### İstenenler
**A)** Mahkeme kararında "Emsal Mahkeme Kararı" ile başlayıp "olması amacıyla eklenmiştir." ifadesine kadar süren kısmı aynen aktarın.
**B)** Mahkeme kararının İDDİA bölümünde geçen tarihleri, her birini bir kez yazarak sıralayın.
**C)** Mahkeme kararını son cümlesinden sonra devam ettirin.

### Seçilmiş bölüm

===

Emsal Mahkeme Kararı İstanbul Bölge Adliye Mahkemesi 17. Hukuk Dairesi 2018/2538 E. 2021/1321 K. 18.11.2021 T.

Görüntülediğiniz mahkeme kararı henüz kesinleşmemiştir. Yararlı olması amacıyla eklenmiştir.

T.C.
İSTANBUL
BÖLGE ADLİYE MAHKEMESİ
17. HUKUK DAİRESİ
DOSYA NO: 2018/2538 Esas
KARAR NO: 2021/1321
T Ü R K M İ L L E T İ A D I N A
İ S T İ N A F K A R A R I
İNCELENEN KARARIN
MAHKEMESİ: İstanbul Anadolu 7. Asliye Ticaret Mahkemesi
TARİHİ: 09/05/2018
NUMARASI: 2016/81 Esas, 2018/482 Karar
DAVA: GENEL KURUL KARARININ İPTALİ (Kooperatif Genel Kurul Kararının İptali)
KARAR TARİHİ: 18/11/2021
6100 Sayılı Hukuk Muhakemeleri Kanunu’nun 353. Maddesi uyarınca dosya incelendi,
GEREĞİ DÜŞÜNÜLDÜ:
İDDİA: Davacı vekili dava dilekçesi ile; müvekkilinin haksız rekabete giriştiği gerekçesi ile davalı kooperatifin 02/08/1988 günlü 44/1 sayılı yönetim kurulu kararı ile kooperatif üyeliğinden ihraç edildiğini, kararın Kartal … Noterliğinin 05/08/1988 tarihli … no’lu ihtarnamesi ile gönderildiğini, ihraç kararının usulüne uygun tebliğ edilmediğini, tebligatın müvekkilinin kooperatifte kayıtlı adresine çıkarılmadığını ve tebligatta, tebliğ memurunun imzasının olmadığını, kardeşi …’un da davalı kooperatifin ortağı olduğunu ve kooperatif işleri ile kardeşinin uğraştığını, bu sebeple müvekkilinin kendi fiili durumunu sorma gereğini duymadığını, kooperatife yaptığı başvuru üzerine Kasım 2015 tarihinde durumdan haberdar olduğunu, usulüne uygun tebligat yapılmadığından kooperatif üyeliğinin devam ettiğini belirterek 02/08/1988 tarihli 44/1 sayılı ihraç kararının iptali ile kooperatif üyeliğinin devam ettiğinin tesbitine karar verilmesini talep etmiştir.

===

### Alıntılanan veriler

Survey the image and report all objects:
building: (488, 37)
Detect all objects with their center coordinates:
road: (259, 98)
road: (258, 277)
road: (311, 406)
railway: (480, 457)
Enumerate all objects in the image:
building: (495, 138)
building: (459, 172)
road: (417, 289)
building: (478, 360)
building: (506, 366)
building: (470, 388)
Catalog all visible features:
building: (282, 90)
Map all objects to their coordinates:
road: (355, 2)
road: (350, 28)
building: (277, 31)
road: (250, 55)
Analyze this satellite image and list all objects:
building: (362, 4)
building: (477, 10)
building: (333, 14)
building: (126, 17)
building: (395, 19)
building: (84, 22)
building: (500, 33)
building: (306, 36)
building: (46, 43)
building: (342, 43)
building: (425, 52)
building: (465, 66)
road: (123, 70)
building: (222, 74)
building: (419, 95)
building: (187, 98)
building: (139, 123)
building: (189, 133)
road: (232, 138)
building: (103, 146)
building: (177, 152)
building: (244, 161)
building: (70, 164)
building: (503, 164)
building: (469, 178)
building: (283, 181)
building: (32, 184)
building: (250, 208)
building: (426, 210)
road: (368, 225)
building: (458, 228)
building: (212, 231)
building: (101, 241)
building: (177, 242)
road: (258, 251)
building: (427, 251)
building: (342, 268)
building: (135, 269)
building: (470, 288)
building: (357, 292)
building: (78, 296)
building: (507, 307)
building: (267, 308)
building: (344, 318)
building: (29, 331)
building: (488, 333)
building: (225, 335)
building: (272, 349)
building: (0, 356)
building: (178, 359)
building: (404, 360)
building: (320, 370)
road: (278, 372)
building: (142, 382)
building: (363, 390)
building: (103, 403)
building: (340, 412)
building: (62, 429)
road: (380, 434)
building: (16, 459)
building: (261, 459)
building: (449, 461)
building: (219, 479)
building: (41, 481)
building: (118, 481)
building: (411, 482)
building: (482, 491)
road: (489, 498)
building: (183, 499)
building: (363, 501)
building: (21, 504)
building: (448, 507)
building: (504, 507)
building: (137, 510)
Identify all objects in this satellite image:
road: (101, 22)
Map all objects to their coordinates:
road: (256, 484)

===

### Çözümlü görevler
**A)**
Emsal Mahkeme Kararı İstanbul Bölge Adliye Mahkemesi 17. Hukuk Dairesi 2018/2538 E. 2021/1321 K. 18.11.2021 T.

Görüntülediğiniz mahkeme kararı henüz kesinleşmemiştir. Yararlı olması amacıyla eklenmiştir.

**B)**
02/08/1988
05/08/1988
Kasım 2015

**C)**
CEVAP Davalı kooperatif vekili cevabında; ihraç kararına ilişkin noter ihtarnamesinin davacının daha önce tebliğ yapılan adresine çıkarıldığını, davacının ihraç kararının tebliğinden itibaren 3 ay içinde iptal davası açmadığını veya genel kurula itiraz etmediğini, bu nedenle ihraç kararının kesinleştiğini, anasözleşmenin 14’ncü maddesinde üyelikten çıkarma nedenlerinin sayıldığını, davacının kooperatif düzeni içinde yapmış olduğu çalışmayı bırakarak, kooperatif dışı ve hatta bir başka kooperatife mal sattığını, kirası kooperatifçe ödenen depoyu fiilen tasarrufuna aldığını ve haksız rekabete giriştiğini, bu sebeple üyeliğine son verildiğini belirterek davanın reddini savunmuştur.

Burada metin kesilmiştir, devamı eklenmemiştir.